No topo da edificação

  • Captação
    • Risco de queda, afundamento ou quebra do telhado. Medidas preventivas:
      • Uso de linha de vida horizontal NR 18 e outras, com cinto de segurança com 2 talabartes com amortecimento de queda;
      • Pranchas ou madeirites para caminhar por cima do telhado e evitar danos na telha ou amassamento das telhas;
      • Treinamento em altura NR 35;
      • Isolamento de áreas nos locais onde serão executados serviços nas bordas da edificação, como conexão das descidas com a captação e captação nas bordas da edificação;
      • Risco de danos a instalações existentes, como antenas, placas de aquecimento solar, outdoor, etc.

 

  • Equalização de potenciais
    • Risco de choque elétrico e danos a instalações existentes. Medidas preventivas:
      • Interligação elétrica das instalações metálicas mencionadas no projeto, com cuidado para remover a tinta (quando for o caso) e recomposição da tinta nos locais que foi removida. Cuidados para não perfurar as tubulações;
      • Treinamento de NR 10 para instalação de DPS e/ou o BEP (caso sejam exigidos pelo projeto), havendo risco de choque elétrico.

 

NOTA: Todos os serviços, antes de serem iniciados, deverão ser vistoriados junto com o cliente, fazendo uma Análise Preliminar de Risco (APR), em que são constados os riscos e as medidas preventivas. Reuniões de bom dia com foco na segurança são altamente recomendáveis, além de serem obrigatórios pela maioria dos clientes.
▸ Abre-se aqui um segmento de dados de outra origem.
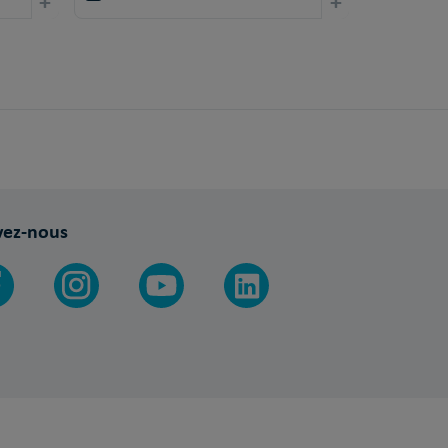
+
+
vez-nous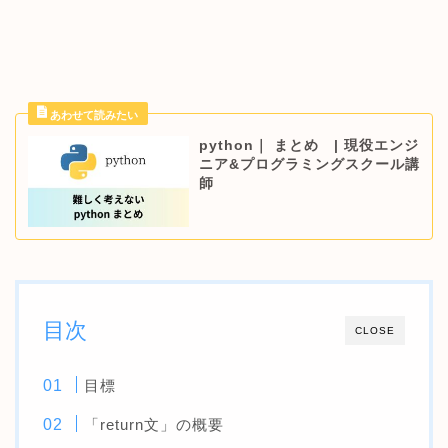
python｜ まとめ | 現役エンジ
ニア&プログラミングスクール講
師
目次
CLOSE
目標
「return文」の概要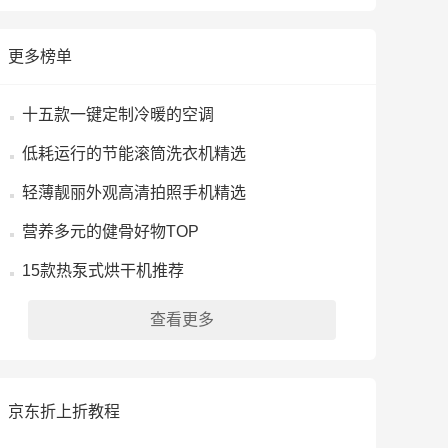
更多榜单
十五款一键定制冷暖的空调
低耗运行的节能滚筒洗衣机精选
轻薄靓丽外观高清拍照手机精选
营养多元的健骨好物TOP
15款热泵式烘干机推荐
查看更多
京东折上折教程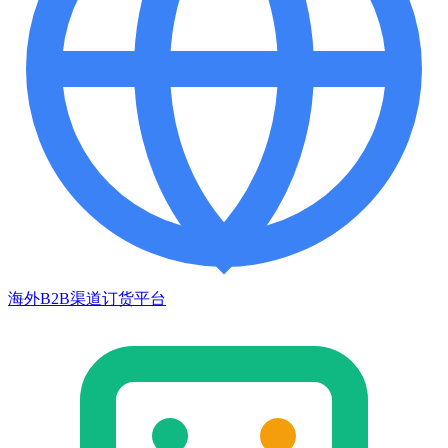
海外B2B渠道订货平台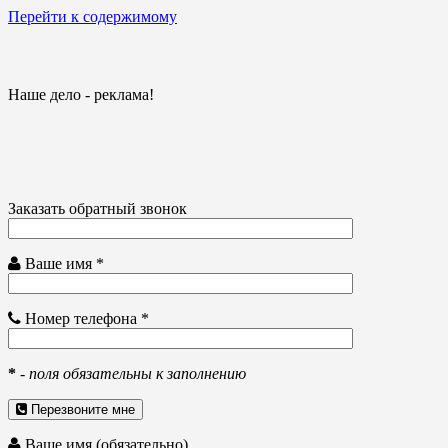
Перейти к содержимому
Наше дело - реклама!
Заказать обратный звонок
Ваше имя *
Номер телефона *
*
-
поля обязательны к заполнению
Перезвоните мне
Ваше имя (обязательно)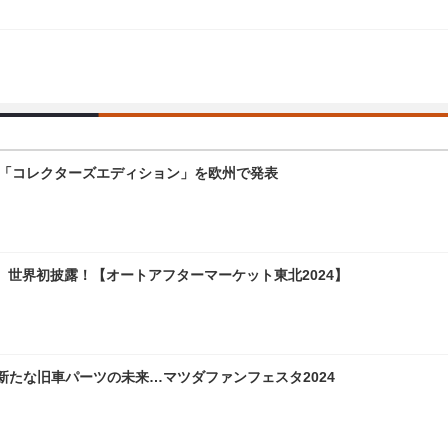
と「コレクターズエディション」を欧州で発表
世界初披露！【オートアフターマーケット東北2024】
新たな旧車パーツの未来…マツダファンフェスタ2024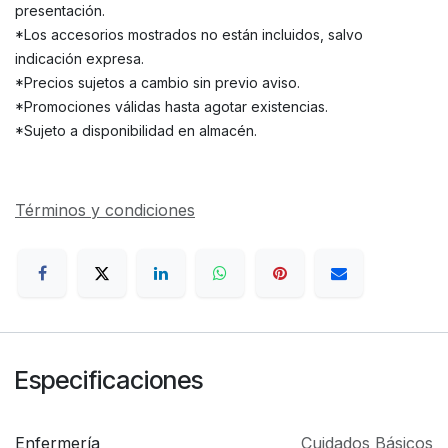
presentación.
*Los accesorios mostrados no están incluidos, salvo
indicación expresa.
*Precios sujetos a cambio sin previo aviso.
*Promociones válidas hasta agotar existencias.
*Sujeto a disponibilidad en almacén.
Términos y condiciones
Especificaciones
Enfermería
Cuidados Básicos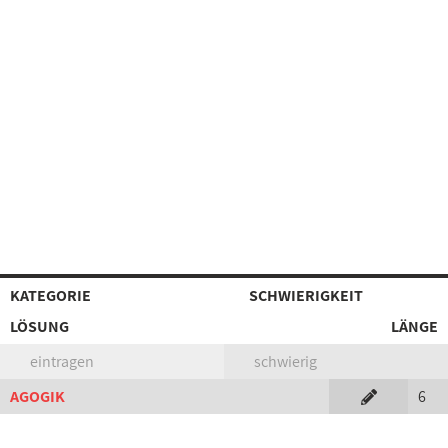
KATEGORIE
SCHWIERIGKEIT
LÖSUNG
LÄNGE
eintragen
schwierig
AGOGIK
6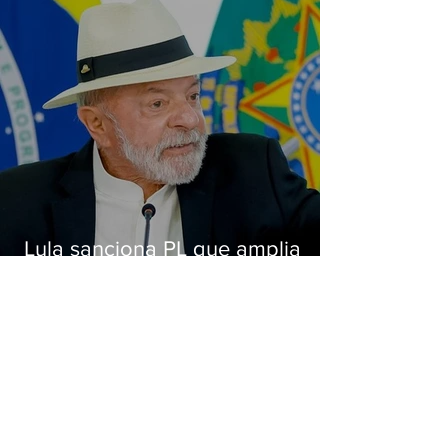
Lula sanciona PL que amplia
pena para crimes digitais contra
crianças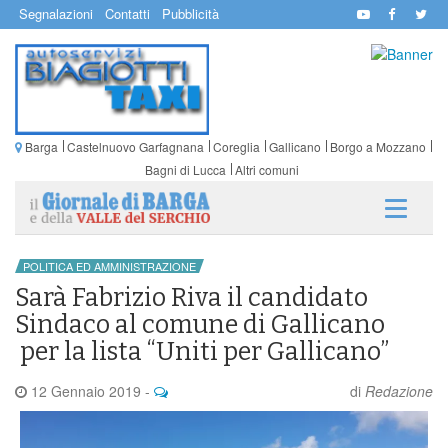
Segnalazioni
Contatti
Pubblicità
Barga
Castelnuovo Garfagnana
Coreglia
Gallicano
Borgo a Mozzano
Bagni di Lucca
Altri comuni
POLITICA ED AMMINISTRAZIONE
Sarà Fabrizio Riva il candidato
Sindaco al comune di Gallicano
per la lista “Uniti per Gallicano”
12 Gennaio 2019
-
di
Redazione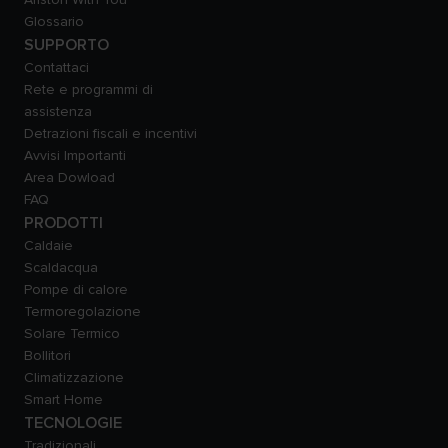
Glossario
SUPPORTO
Contattaci
Rete e programmi di
assistenza
Detrazioni fiscali e incentivi
Avvisi Importanti
Area Dowload
FAQ
PRODOTTI
Caldaie
Scaldacqua
Pompe di calore
Termoregolazione
Solare Termico
Bollitori
Climatizzazione
Smart Home
TECNOLOGIE
Tradizionali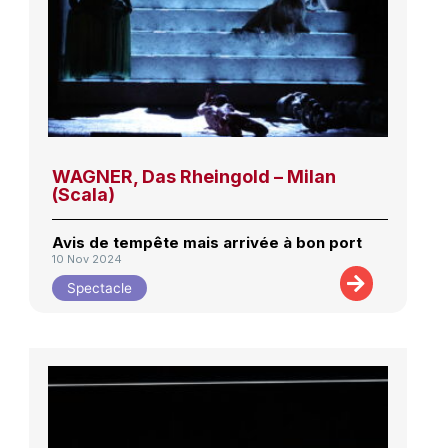
WAGNER, Das Rheingold – Milan
(Scala)
Avis de tempête mais arrivée à bon port
10 Nov 2024
Spectacle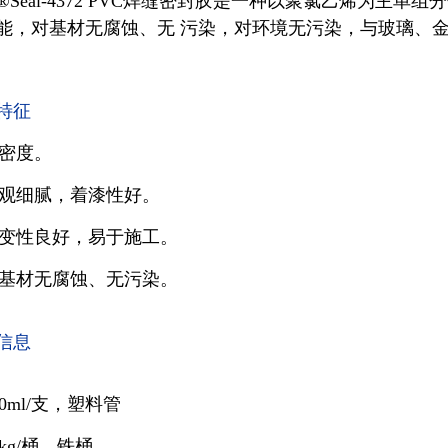
nz®Seal-4372 PVC焊缝密封胶是一种以聚氯乙烯为主
能，对基材无腐蚀、无 污染，对环境无污染，与玻璃、
特征
密度。
观细腻，着漆性好。
变性良好，易于施工。
基材无腐蚀、无污染。
信息
00ml/支，塑料管
5kg/桶，铁桶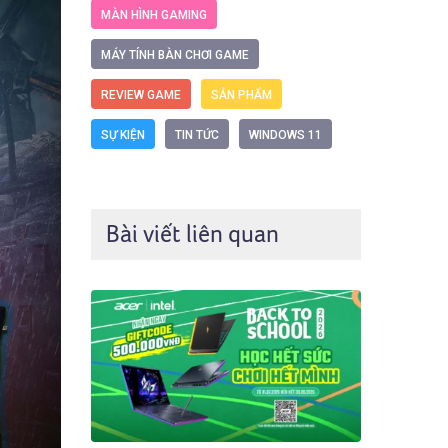
MÀN HÌNH GAMING
MÁY TÍNH BÀN CHƠI GAME
REVIEW GAME
SẢN PHẨM
SỰ KIỆN
TIN TỨC
WINDOWS 11
Bài viết liên quan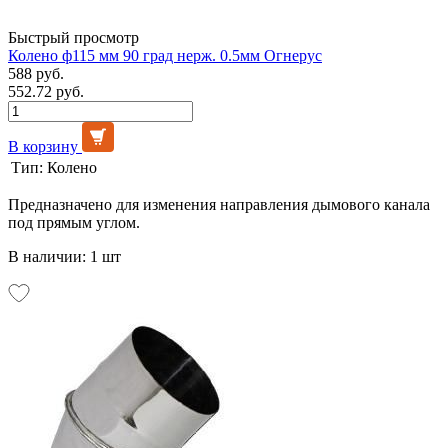
Быстрый просмотр
Колено ф115 мм 90 град нерж. 0.5мм Огнерус
588 руб.
552.72 руб.
В корзину
Тип:
Колено
Предназначено для изменения направления дымового канала
под прямым углом.
В наличии: 1 шт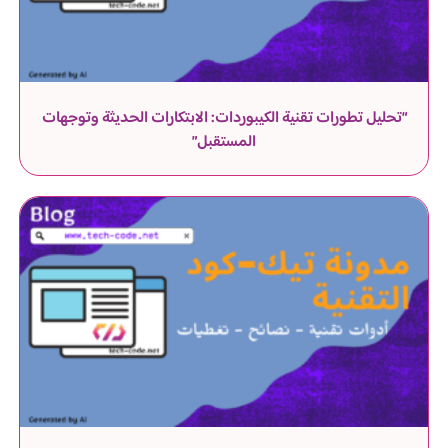
“تحليل تطورات تقنية الكيبوردات: الابتكارات الحديثة وتوجهات
المستقبل”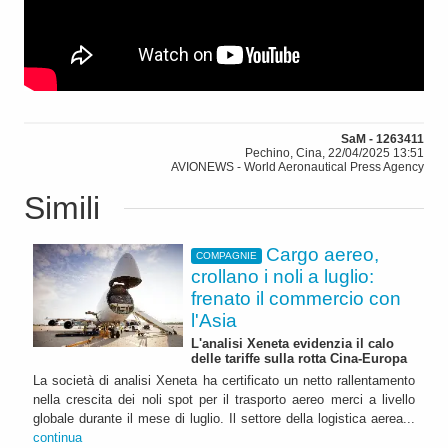
SaM - 1263411
Pechino, Cina, 22/04/2025 13:51
AVIONEWS - World Aeronautical Press Agency
Simili
Cargo aereo,
COMPAGNIE
crollano i noli a luglio:
frenato il commercio con
l'Asia
L'analisi Xeneta evidenzia il calo
delle tariffe sulla rotta Cina-Europa
La società di analisi Xeneta ha certificato un netto rallentamento
nella crescita dei noli spot per il trasporto aereo merci a livello
globale durante il mese di luglio. Il settore della logistica aerea...
continua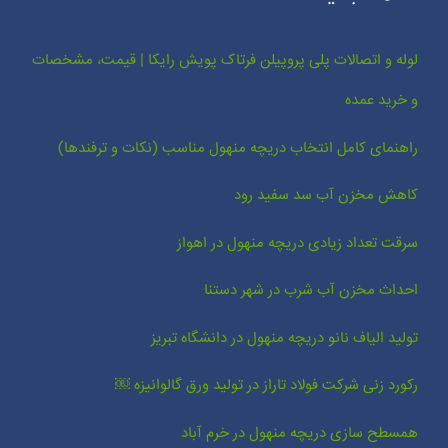
لوله و اتصالات پلی پروپیلن فرتاک پویش رایکا | قیمت، مشخصات
و خرید عمده
راهنمای کامل انتخاب دریچه منهول مناسب (نکات و ترفندها)
کاهش مخزن آب سد سفید رود
سرقت تعداد زیادی دریچه منهول در اهواز
احداث مخزن آب شرب در شهر دستنا
تولید الیاف نانو دریچه منهول در دانشگاه تبریز
رکورد زنی شرکت فولاد تاراز در تولید ورق گالوانیزه ￼
همسطح سازی دریچه منهول در خرم آباد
As recomendações contidas neste artigo são meramente informativas e podem carecer de algum cunho jurídico ou legal mais detalhado ou atualizado.

Estas recomendações são genéricas, pois podem se aplicar apenas a serviços mais rápidos, de poucos dias, como inspeções visuais, visitas de levantamento de dados para projetos ou consultorias, ou ainda para uma implantação do projeto de PDA, mais demorada como meses ou até anos, dependendo do tipo de contratação.